Bien que la Slovaquie dans sa participation aux 22èmes J.O.à Sotchi en Fédération de Russie, officiellement achevés dimanche dernier, n’ait vue qu’une seule médaille lui revenir, le chef du Comité olympique slovaque (C.O.S.), František Chmelár, ne considère pas la prestation des sportifs slovaques sous les 5 anneaux comme un échec.
Aux dires de Janka Gantnerova, qui a dirigée la délégation slovaque à Sotchi, la médaille d’or remportée par Anastasyia Kuzmina lors de la première compétition olympique, a constitué un énorme succès pour la Slovaquie. Pour elle, Anastasyia Kuzmina et Veronika Velez-Zuzulova étaient les deux espoirs de médailles potentielles et une priorité pour le C.O.S.. Mlaheureusement, Veronika Velez-Zuzulova, la meilleure skieuse slovaque dans les disciplines alpines qui s’est blessée l’automne dernier, a du subir en janvier une intervention chirurgicale qui l’a contraint de renoncer à participer aux J.O.d’hiver et y défendre les couleurs de la Slovaquie.
A la différence de la responsable de la délégation olympique slovaque à Sotchi, qui envisageait avant les jeux la possibilité de voir les compétiteurs slovaques gagner 3 ou 4 médailles, le Président du Comité olympique slovaque ne comptait pour sa part que sur une seule médaille au maximum. «Je suis réaliste. Quand nous avons appris que notre slalomeuse Veronika Velez-Zuzulova ne pourrait pas être présente à Sotchi, la seule sportive qui à nos yeux pouvait apporter à la Slovaquie une médaille était Anastasyia Kuzmina. Toutefois, cette possibilité demeurait hypothétique, tant les résultats de Kuzmina dans les épreuves de coupe du monde depuis le début de saison étaient fluctuants, ce que confirmait la 11ème place qu’elle occupait dans le classement de cette coupe avant les JO. Néanmoins, dans l’épreuve du sprint olympique, elle s’est engagée à fond, à 100% et la médaille d’or est un plus par rapport à ce que j’attendais», a-t-il souligné.
Selon M. Chmelár, les représentants slovaques ont présenté à Sotchi des performances convenables. Il fait ressortir que, derrière les meilleurs sportifs slovaques existe un fort soutient familial. « Sans le soutien familial assurant leur financement, nous ne serions pas en mesure de préparer un sportif pour lui permettre d’atteindre le niveau mondial et s’y maintenir. Les clubs de sport en Slovaquie périclitent, beaucoup sont dissous petit à petit, ou au mieux ils vivotent. Et sans clubs et leurs pratiquants, nous n’avons plus rien, ni entraineurs, ni arbitres, ni organisateurs.

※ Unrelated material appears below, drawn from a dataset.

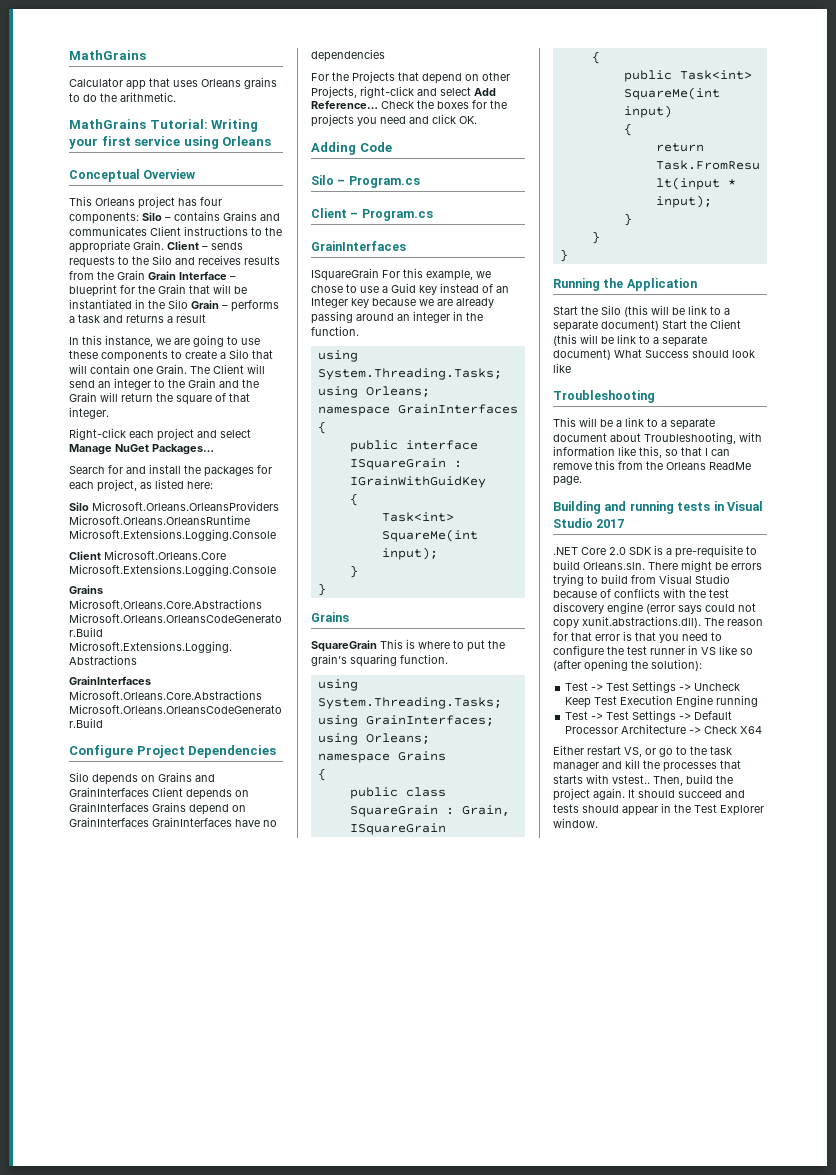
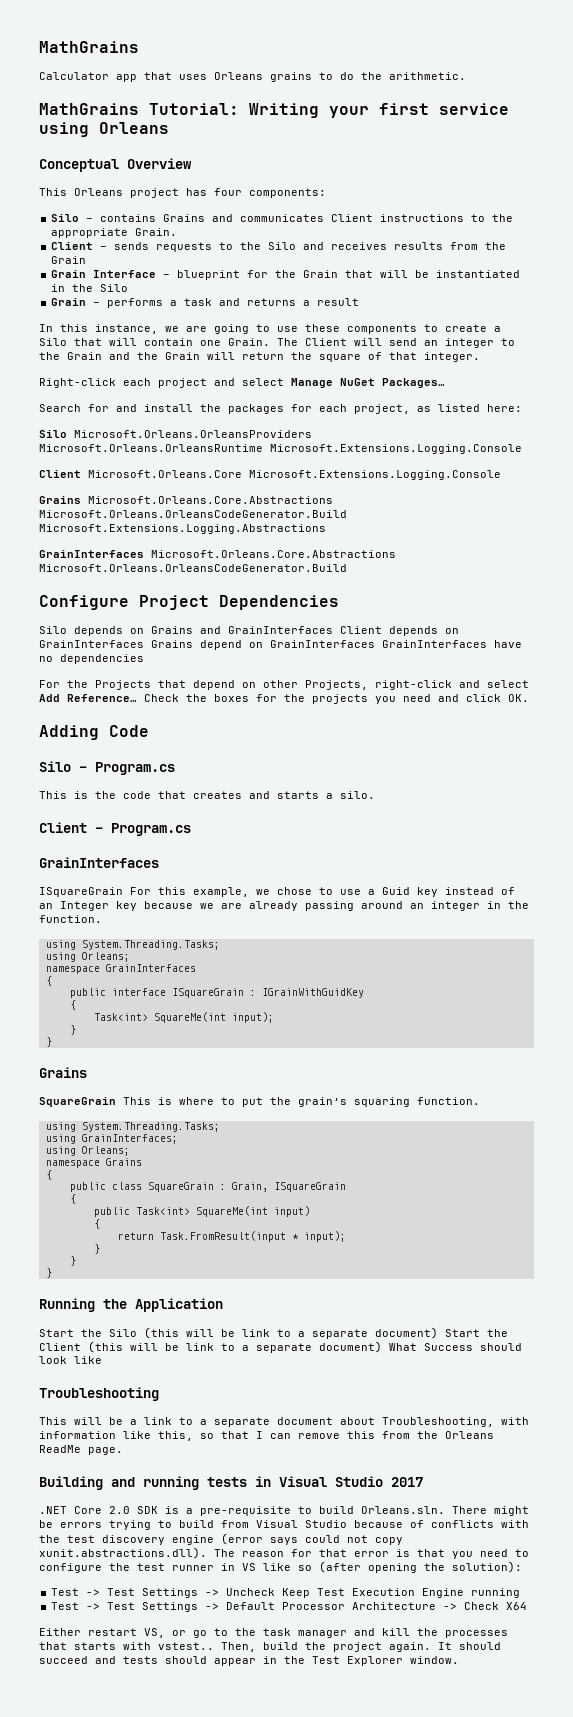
(139, 218) none -> (326, 193) //
(164, 245) none -> (178, 232) //
(145, 275) none -> (87, 260) //
(188, 304) none -> (129, 288) //
(420, 182) none -> [39,791,375,799] // This is the code that creates and starts a silo.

En Slovaquie, il n’existe pas de compétitions susceptibles de motiver la jeunesse », a souligné le Président du C.O.S.
Il faut prendre en considération, met en évidence le Président du Comité olympique slovaque, que le sport slovaque est financé uniquement du budget de l’Etat, mais que la dotation qui lui est affectée est très insuffisante par rapport aux réels besoins et la survie des clubs. « C’est totalement illusoire de pouvoir réaliser tout ce que souhaiterions à partir des 30 millions d’euros délivrés par l’Etat », constate M.Chmelár qui par ailleurs a beaucoup apprécié le déroulement et l’organisation des 22èmes J.O. d’hiver à Sotchi. « Sans aucun doute possible, ils s’inscriront dans l’histoire comme étant l’un des meilleurs », assure t-il. Le Président du C.O.S. a particulièrement été sensible au fait que pour la première fois dans l’histoire, le Chef de l’Etat du pays organisateur des J.O. ait pris l’initiative d’une rencontre commune avec tous les présidents des Comités olympiques nationaux.